Today I learned about a phenomenon called the “Streisand effect.” It means that whenever some juicy piece of gossip or controversial happening is intentionally downplayed by the person it concerns, that action usually results in the media and public at large wanting to know more about it. In simpler economic terms, when the supply of details are taken away or are few to begin with, the demand for knowledge about it increases. And I’m guessing what lured you here in the first place is the prominent display of this album’s incredibly low percentage. I also just realized that in my attempt to discourage you, the audience, from pursuing this album, I may be inadvertently arousing your curiosity for just how bad it is. The reason this review totals over 1000 words is so that I will cover the entire spectrum of this album so you won’t have any desire to listen to it. Ultimately, can I prove the Streisand effect wrong?
After the dissolution of his old band that featured talented musicians, Glenn Danzig sought a different musical direction with his next album after the somewhat ho-hum heavy metal songs of 4p. But when I put this in my CD player and started listening to Danzig’s attempt at an industrial metal album, 4p now sounds like a god-given swan song to the good times that was the old Danzig band.
On Blackacidevil, Danzig is reinventing himself in the most literal sense; so much so that it doesn’t sound like a Danzig album at all. Metalheads the world over can recognize his voice in an instant, but Danzig’s distinct vocal style hardly rises at all, and is instead drowned down below the swamp of viscous industrial fuzz that coats the album. In fact, it would make more sense to have a band called Blackacidevil release a tribute album titled Danzig. At least then we’d have an explanation as to why this album sounds so underdeveloped and poorly executed. You also know this album is in trouble when the tracks are about two minutes too long a piece, and most of them begin with the same electronic stuttering.
I’m not sure why Disney (ironically, the parent company of Hollywood Records, who financed and distributed this album) bothered putting up a stink with Danzig’s liking towards satanic imagery and other death-related themes in the first place. It’s not as if we can understand what Danzig is saying on this album anyway, but it doesn’t help that we have a lyric sheet to guide us through the songs anyway (lyrical detail later). This is another classic case of the Streisand effect where if Disney didn’t lift a finger to publically denounce it and drop Danzig from the Hollywood Records label, I’m sure it would have gone totally unnoticed to the point where even Wikipedia wouldn’t know about this album. From there, I wouldn’t know about the album, and you wouldn’t know about the album either. See how this works?
As we skim through the credits, we can be assured that this is all Danzig’s fault. He is credited as the sole producer of the album as well as the performer for most of the so-called instruments that are featured within. As always, the lyrics detail Danzig’s ongoing obsession with the occult and all of the death, demons, sex and satanic allegories that come with it. This time, it would have been for the best if Danzig decided to not include a lyric sheet. Here’s why:
“Girl I’m gonna make you come/ Free your body with my gun” (repeated about 5 times throughout “7th House”)

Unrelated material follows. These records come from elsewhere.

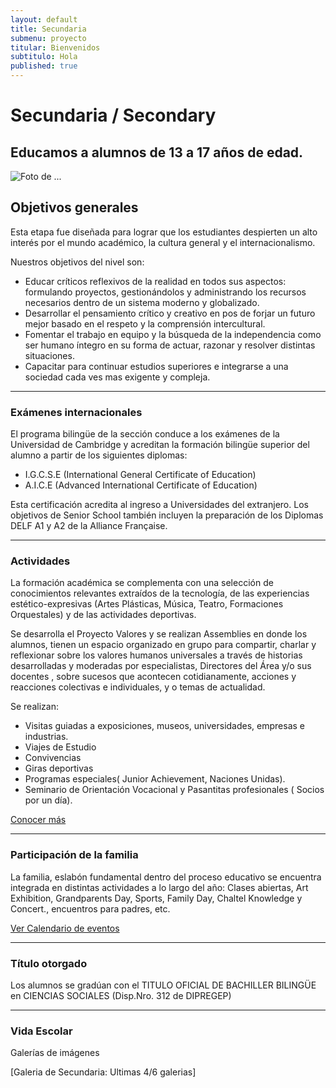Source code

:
 ```yaml
---
layout: default
title: Secundaria
submenu: proyecto
titular: Bienvenidos
subtitulo: Hola
published: true
---
```


# Secundaria / Secondary
## Educamos a alumnos de 13 a 17 años de edad.


![Foto de ...](http://placeimg.com/720/300/arch)

## Objetivos generales

Esta etapa fue diseñada para lograr que los estudiantes despierten un alto interés por el mundo académico, la cultura general y el internacionalismo.


Nuestros objetivos del nivel son:

- Educar críticos reflexivos de la realidad en todos sus aspectos: formulando proyectos, gestionándolos y administrando los recursos necesarios dentro de un sistema moderno y globalizado.
- Desarrollar el pensamiento crítico y creativo en pos de forjar un futuro mejor basado en el respeto y la comprensión intercultural.
- Fomentar el trabajo en equipo y la búsqueda de la  independencia como ser humano íntegro en su forma de actuar, razonar y resolver distintas situaciones.
- Capacitar para continuar estudios  superiores e integrarse a una sociedad cada ves mas exigente y compleja.


---

### Exámenes internacionales

El programa bilingüe de la sección conduce a los exámenes de la Universidad de Cambridge y acreditan la formación bilingüe superior del alumno  a partir de los siguientes diplomas:

- I.G.C.S.E  (International General Certificate of Education)
- A.I.C.E (Advanced International Certificate of Education)

Esta certificación acredita al ingreso a  Universidades del extranjero. 
Los objetivos de Senior School también incluyen la preparación de los Diplomas DELF A1 y A2 de la Alliance Française.


---

### Actividades

La formación académica se complementa con una selección de conocimientos relevantes extraídos de la tecnología, de las experiencias estético-expresivas (Artes Plásticas, Música, Teatro, Formaciones Orquestales) y de las actividades deportivas. 

Se desarrolla el Proyecto Valores y se realizan Assemblies en donde los alumnos, tienen un espacio organizado en grupo para compartir, charlar y reflexionar sobre los valores humanos universales a través de historias desarrolladas y moderadas por especialistas, Directores del Área y/o sus docentes , sobre sucesos que acontecen cotidianamente, acciones y reacciones colectivas e individuales, y o temas de actualidad. 

Se realizan:

- Visitas guiadas a exposiciones, museos, universidades, empresas e industrias. 
- Viajes de Estudio
- Convivencias
- Giras deportivas 
- Programas especiales( Junior Achievement, Naciones Unidas).
- Seminario de Orientación Vocacional y Pasantitas profesionales ( Socios por un día).

[Conocer más]()

---

### Participación de la familia


La familia, eslabón fundamental dentro del proceso educativo  se encuentra integrada en distintas actividades a lo largo del año: Clases abiertas, Art Exhibition,  Grandparents Day, Sports, Family Day,  Chaltel Knowledge y Concert., encuentros para padres, etc.


[Ver Calendario de eventos]()

---

### Título otorgado
Los alumnos se gradúan  con el TITULO OFICIAL DE BACHILLER BILINGÜE  en   CIENCIAS SOCIALES (Disp.Nro. 312 de DIPREGEP) 

---

### Vida Escolar
Galerías de imágenes  

[Galeria de Secundaria: Ultimas 4/6 galerias]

“Your heart stops dead/ you have no pulse” (Yep, that’s how the heart works, all right)
“Like your floating on a river of pain” (Apparently people were making these grammatical errors long before the advent of texting)
“Rape the garden of infernal delights/ Wrap the snake in between your legs” (I can’t tell if this is a biblical criticism or another one of Danzig’s fantasies about the eating of the forbidden fruit with sexual overtones).
And it just goes on from there.
However, if there is one note of praise I have to offer this album is that at least Danzig himself is willing to defend it. Too many awesome bands and artists have released works that even they aren’t proud of, and when they go on record acknowledging just that, then the public removes all doubt that it’s a crappy album or decreases their sentimental value for it. From what I understand of the information I’ve read on this album, Danzig created it mostly to test who his core audience is. But to take some of that praise away, he shrugged off the “Mother” fans who would rather hear more heavy metal from Danzig than an album like this. Even at the lowest points of the first era of the Danzig band, they had actual songs and structure working for them. Here, everything seems slapped together in the most careless sense. Of course the best track here is the Black Sabbath cover of “Hand of Doom,” where we can actually hear Jerry Cantrell’s guitar contributions (he’s featured on two other tracks, but where his signature guitar sounds come in, I do not know).
My musical weakness has always been for industrial music, mostly because I have always expressed interest whenever musicians and machines compete with each other to make inhuman sounding records that have human qualities shining through the cracks. Now, my interest in this genre has been shaken thanks to this lowly piece of “art.” Hopefully by now you have resisted the Streisand effect, and will forget you even read this review.